Provided data Start Marker

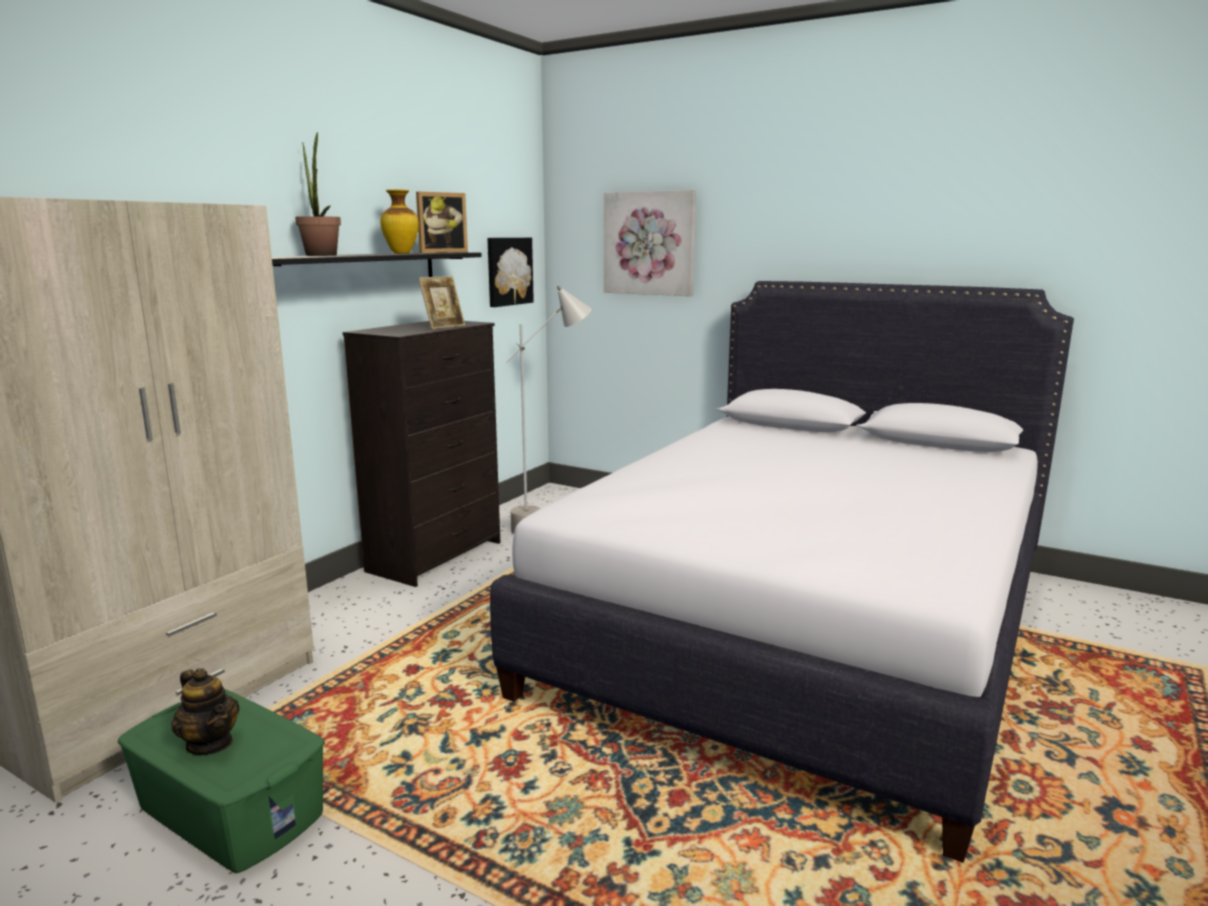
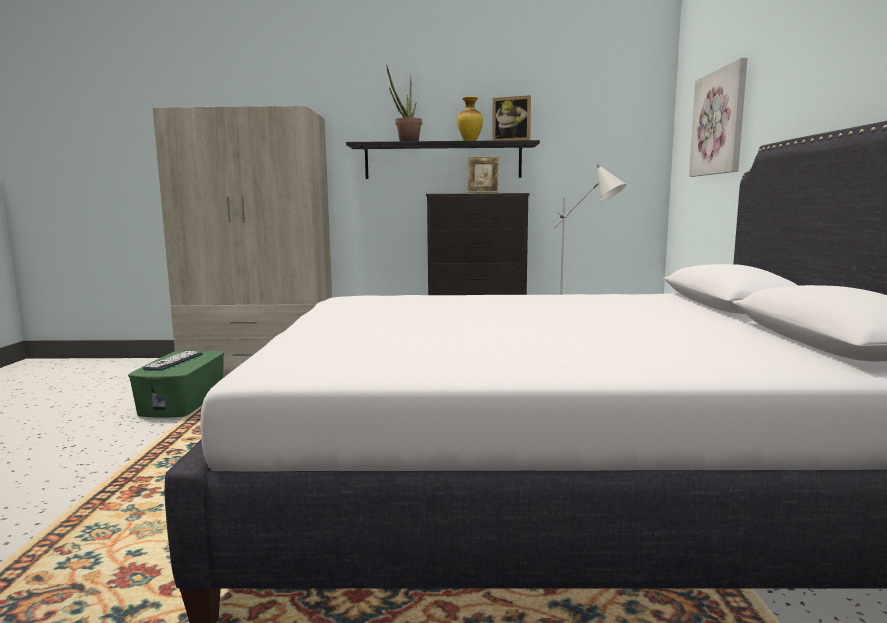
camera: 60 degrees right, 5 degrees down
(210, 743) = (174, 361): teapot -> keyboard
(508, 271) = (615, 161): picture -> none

Provided data End Marker
Provided data Start Marker

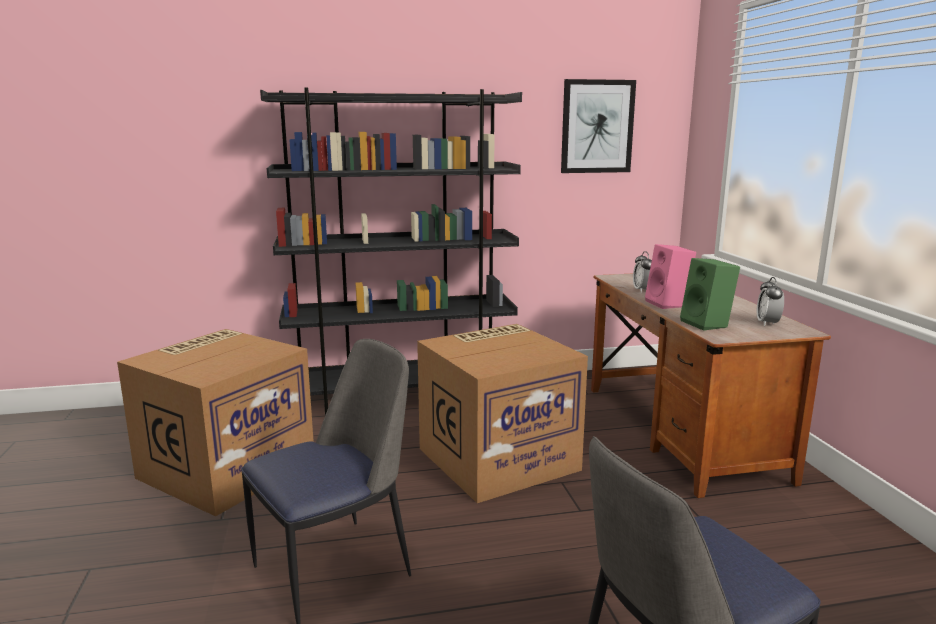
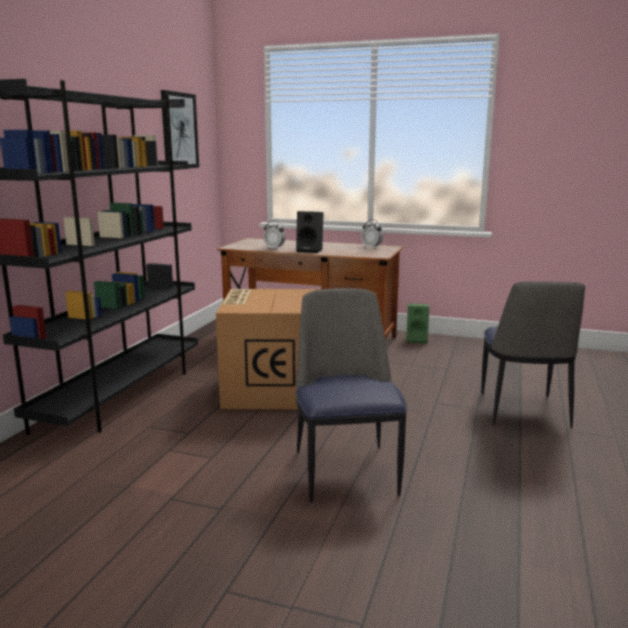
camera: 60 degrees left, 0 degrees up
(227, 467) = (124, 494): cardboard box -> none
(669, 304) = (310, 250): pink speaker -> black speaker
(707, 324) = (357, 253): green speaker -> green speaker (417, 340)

Provided data End Marker
Provided data Start Marker

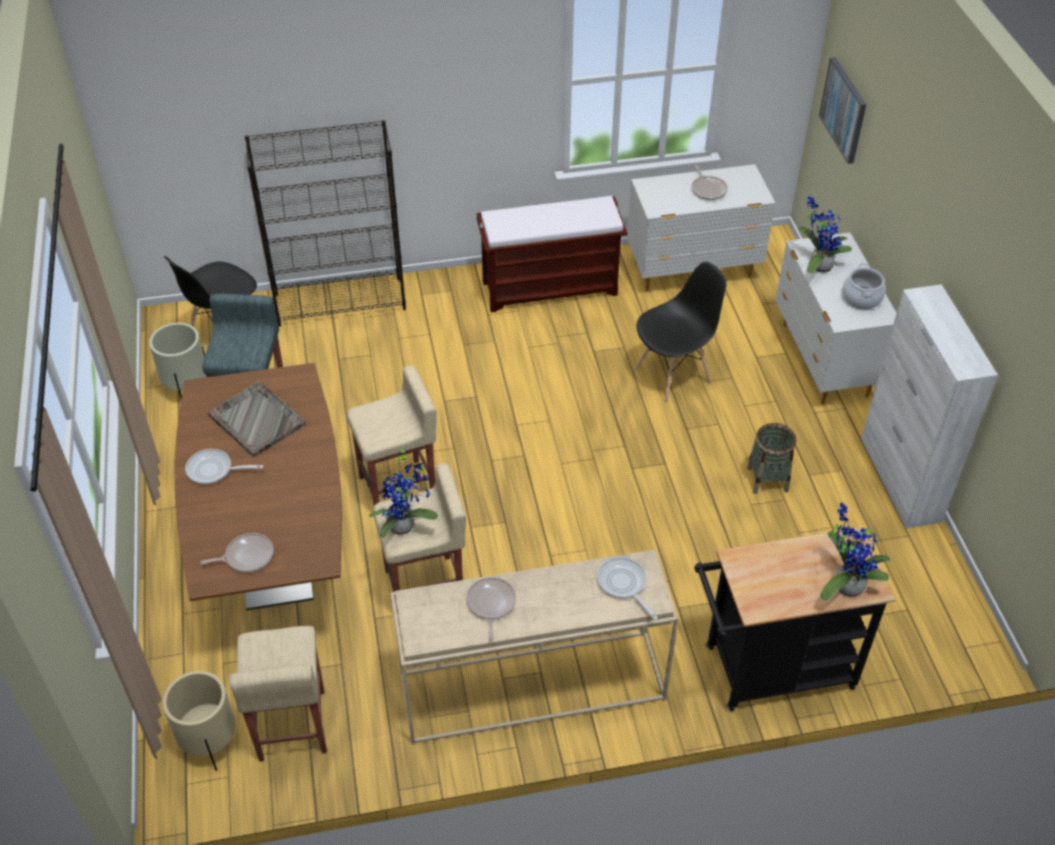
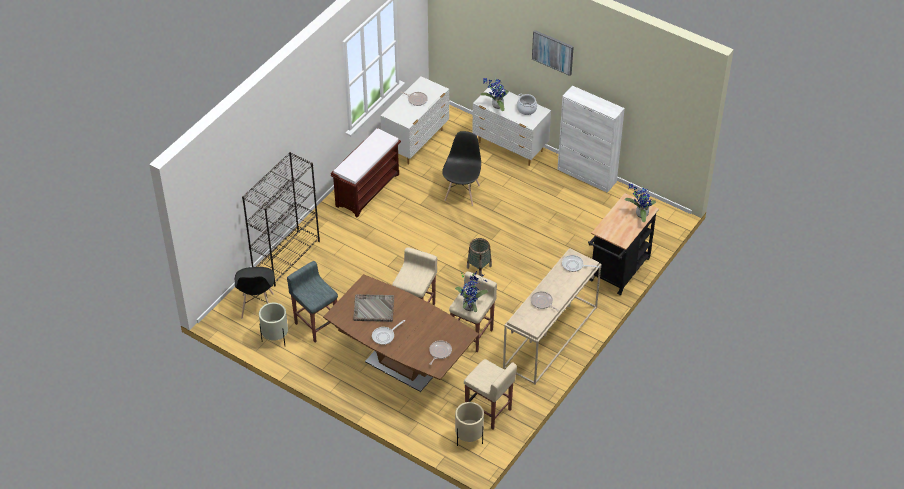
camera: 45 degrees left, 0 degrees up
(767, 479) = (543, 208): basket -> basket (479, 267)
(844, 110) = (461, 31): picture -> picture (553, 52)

Provided data End Marker

What you are asked to do:
The task calls for every line of the material that contains the string "none".

Response area:
(508, 271) = (615, 161): picture -> none
(227, 467) = (124, 494): cardboard box -> none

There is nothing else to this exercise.